We were alive and planting more seeds.

Samahria and I no longer exchanged comments like “If you loved me, you would do this or that.” Each of us was happier with ourselves and with each other despite the reality that our first years of marriage had been difficult and stormy. We took our relationship and stripped away all the elaborate expectations and conditions, thereby eradicating many of the disappointments and conflicts. In accepting each other, we were more loving. And this flowed over to our children. Being more sensitized to the beliefs parents teach their children each and every day, we became increasingly more tolerant and respectful of the wants and individuality of the little people who shared our lives.

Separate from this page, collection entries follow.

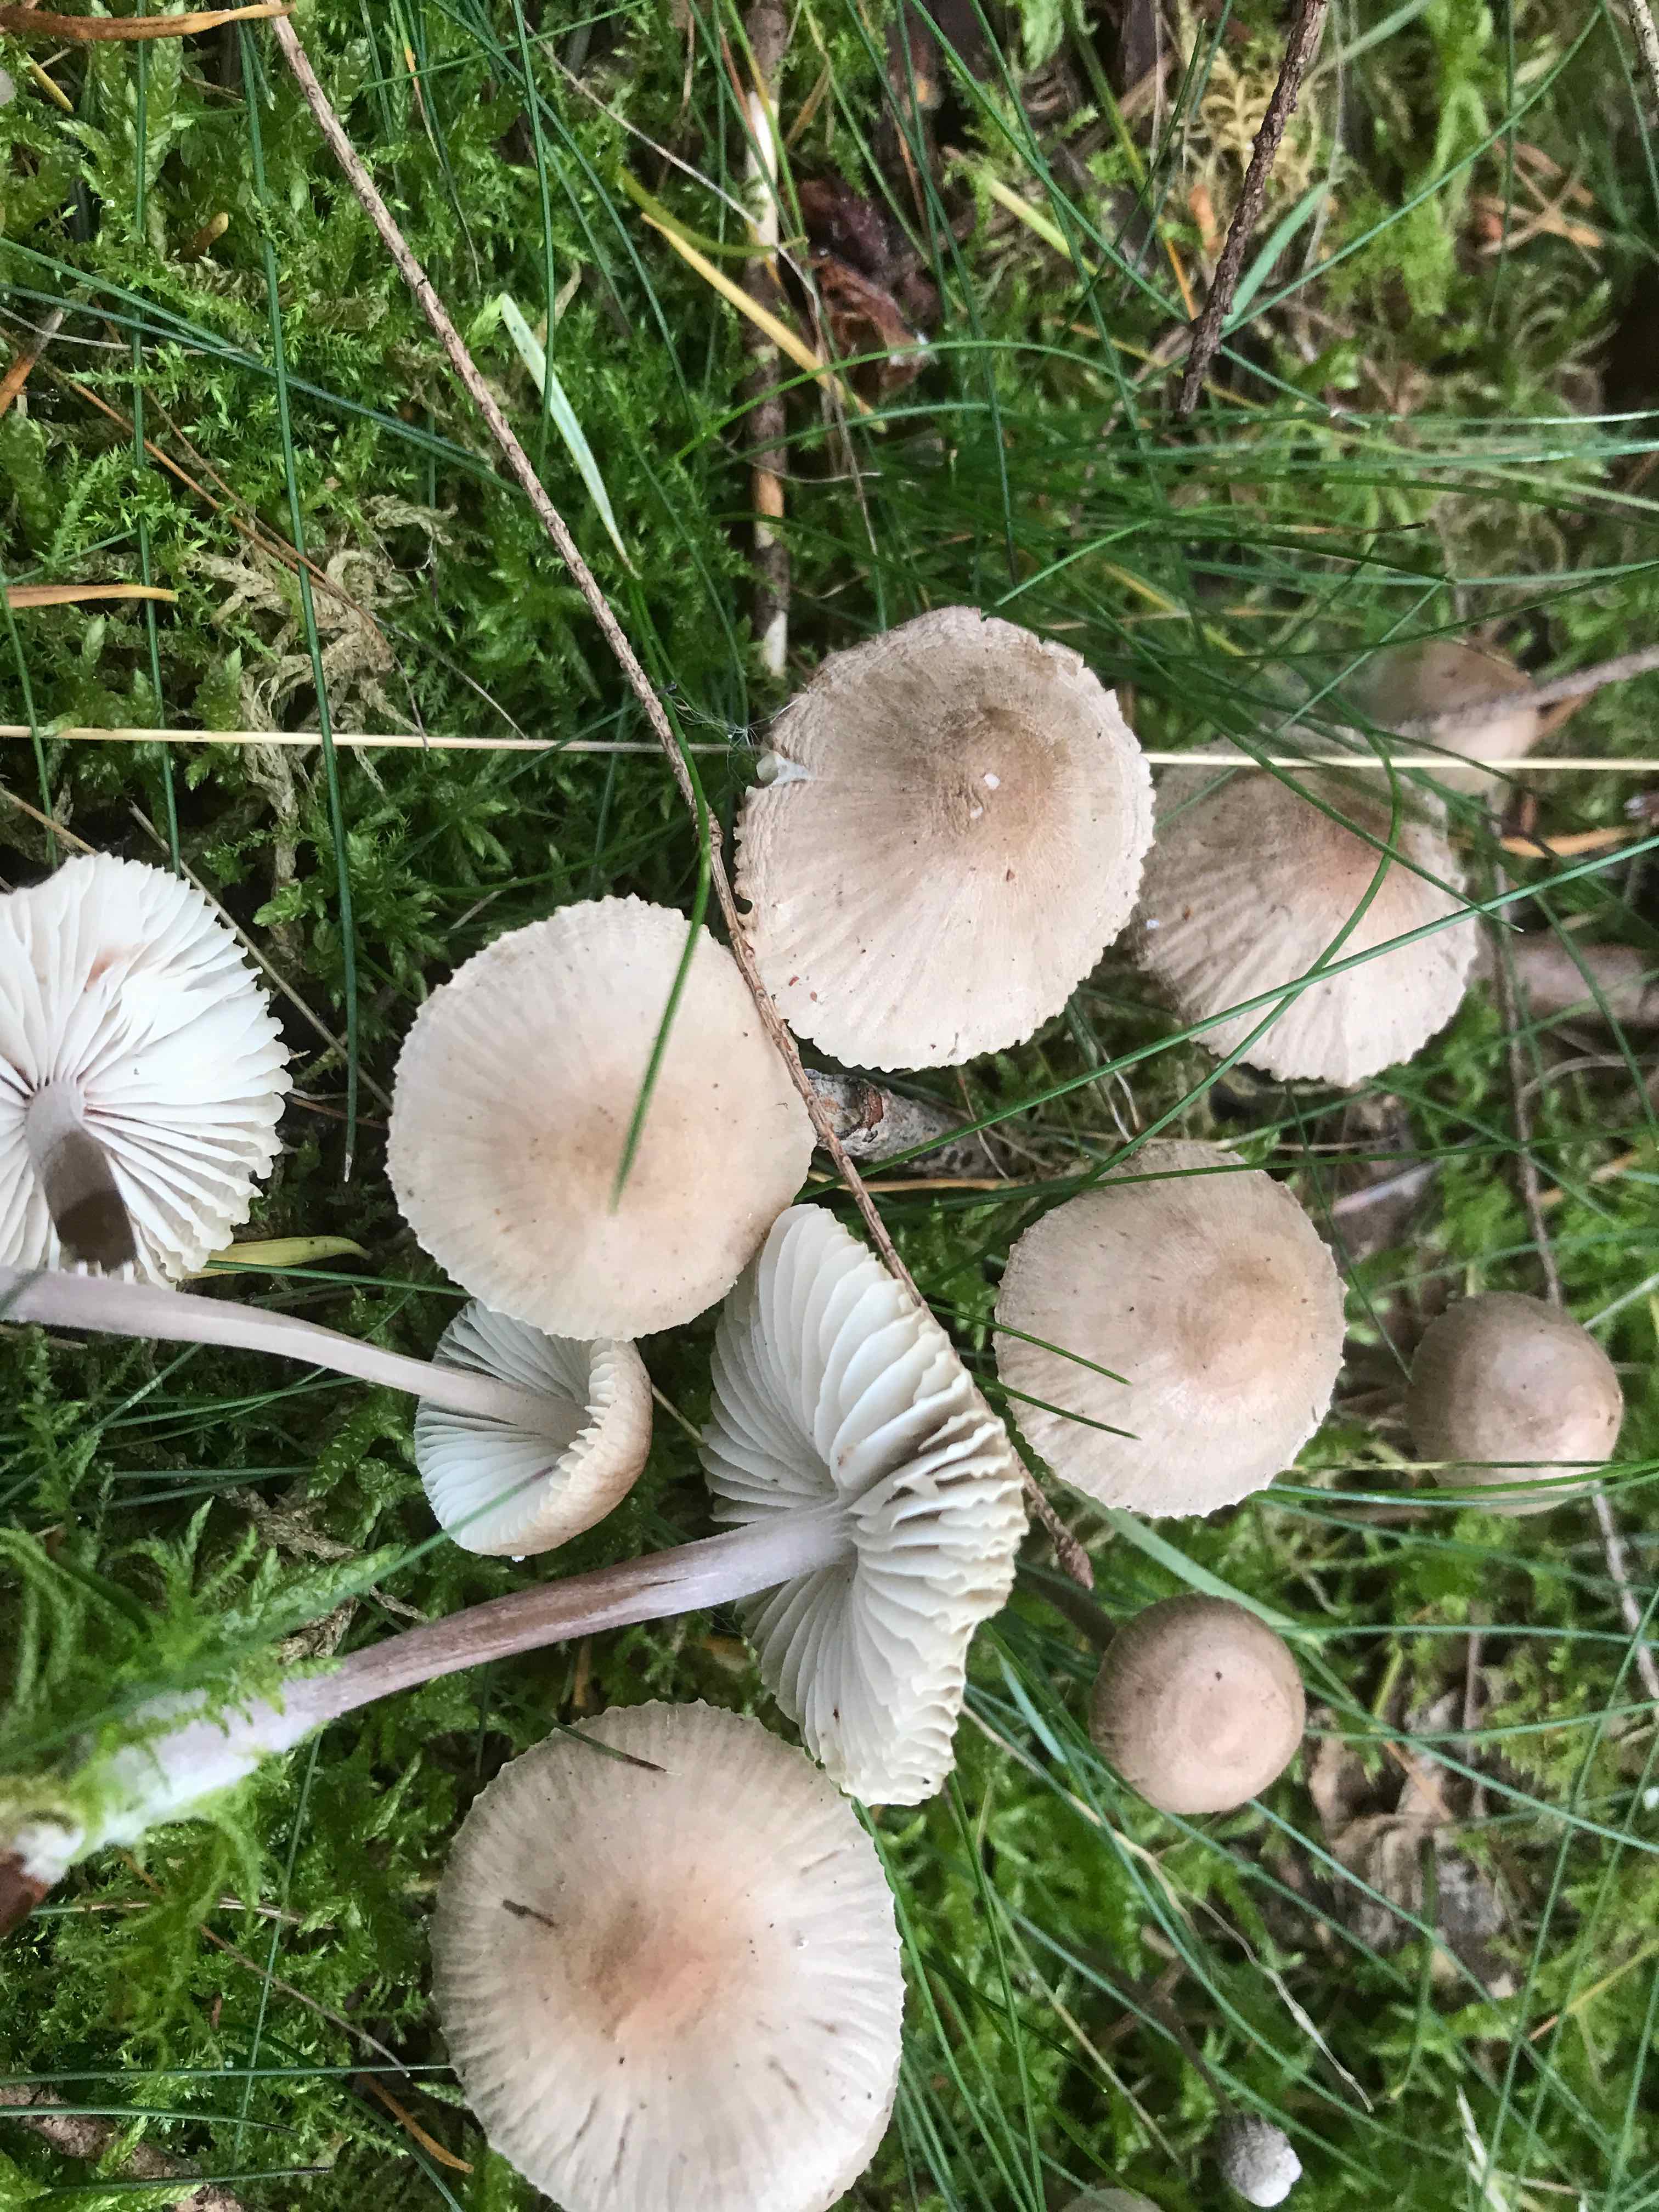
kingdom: Fungi
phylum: Basidiomycota
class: Agaricomycetes
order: Agaricales
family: Mycenaceae
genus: Mycena
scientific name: Mycena zephirus
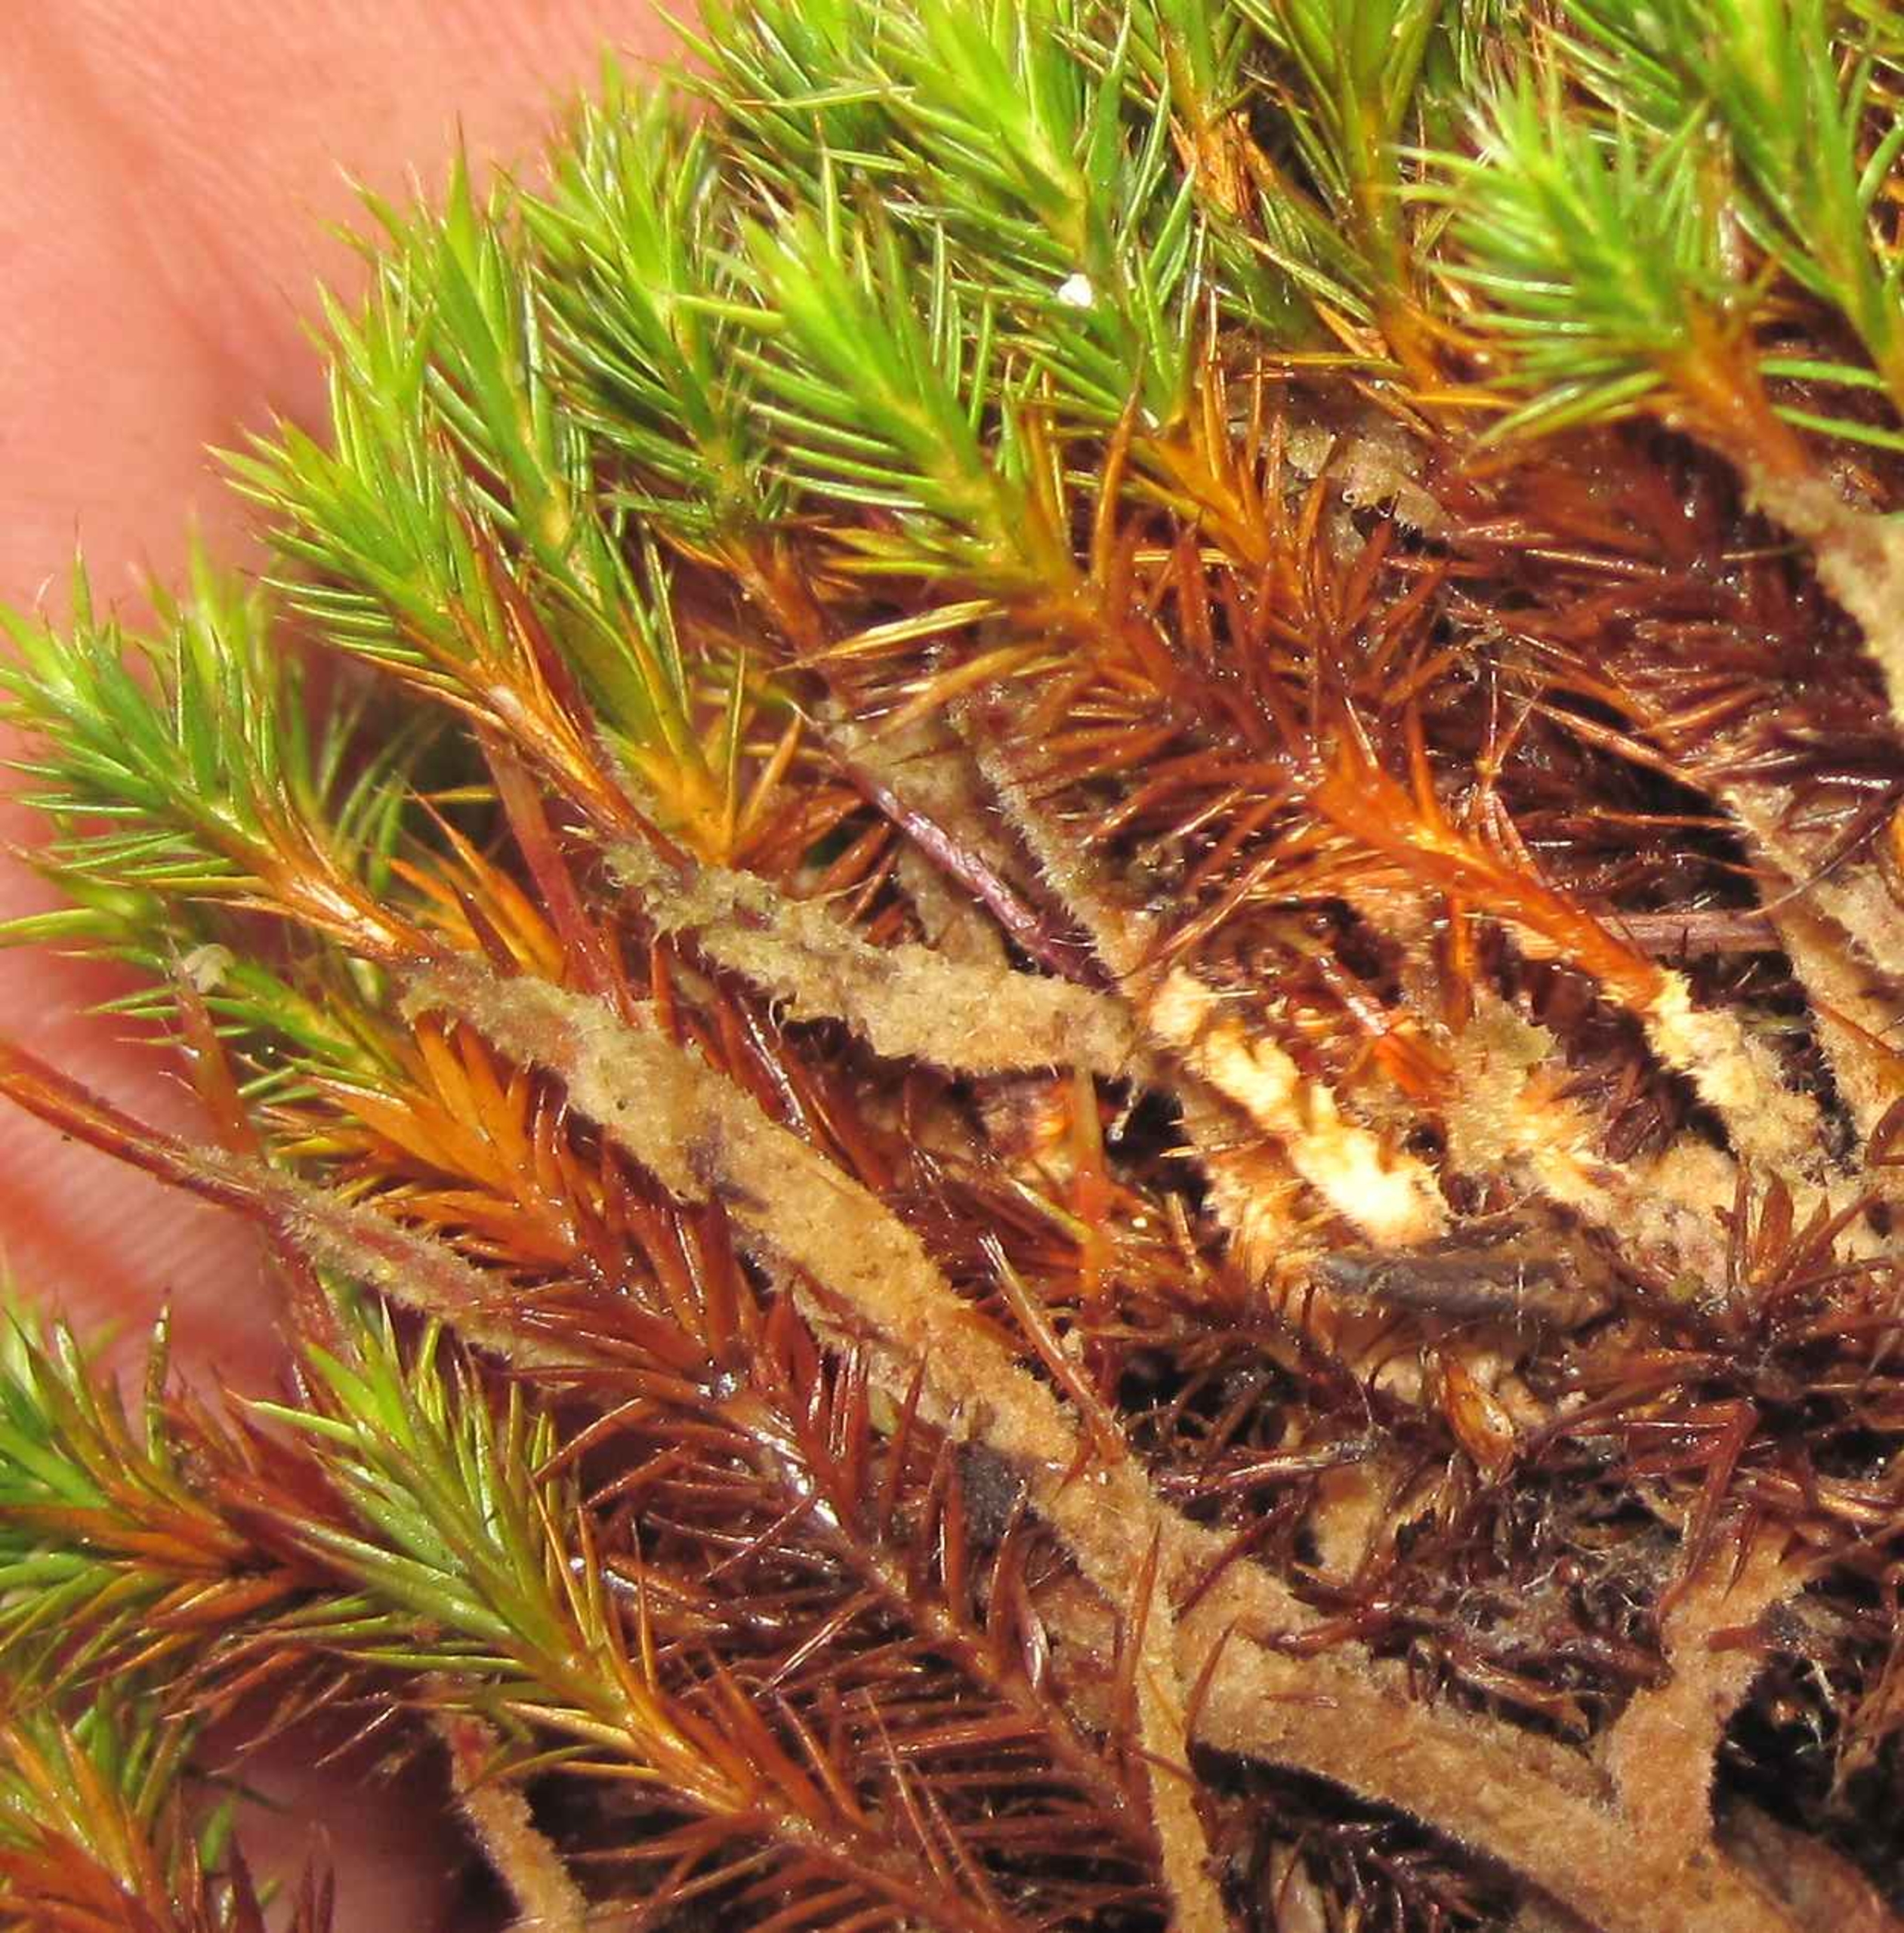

Nevertheless, if we ourselves and those we love still become unhappy and make choices away from each other, we do not view it as “bad” or unacceptable. For us, each unhappy moment is but another opportunity to discard a self-defeating belief as we walk the path toward becoming happier.

These attitudes became the springboard from which we later approached a situation with one of our children that others had labeled as “hopeless” and a “disastrous tragedy.” It was during this very special confrontation with the “impossible” that we fully realized what a beautiful and effective gift of living we had acquired. The story of our son is just one living example, among many, of the power, effectiveness and endless possibilities of The Option Process®.

One brisk January 17, at 6:14 in the evening, Samahria and I joined together in patterns of breathing and loving to help facilitate the arrival of our third child. The method and the rhythms of natural childbirth filled the room with dazzling energy. A healthy, beautiful and blissful little boy peeked out into the universe and drew his first breath. We named him Raun.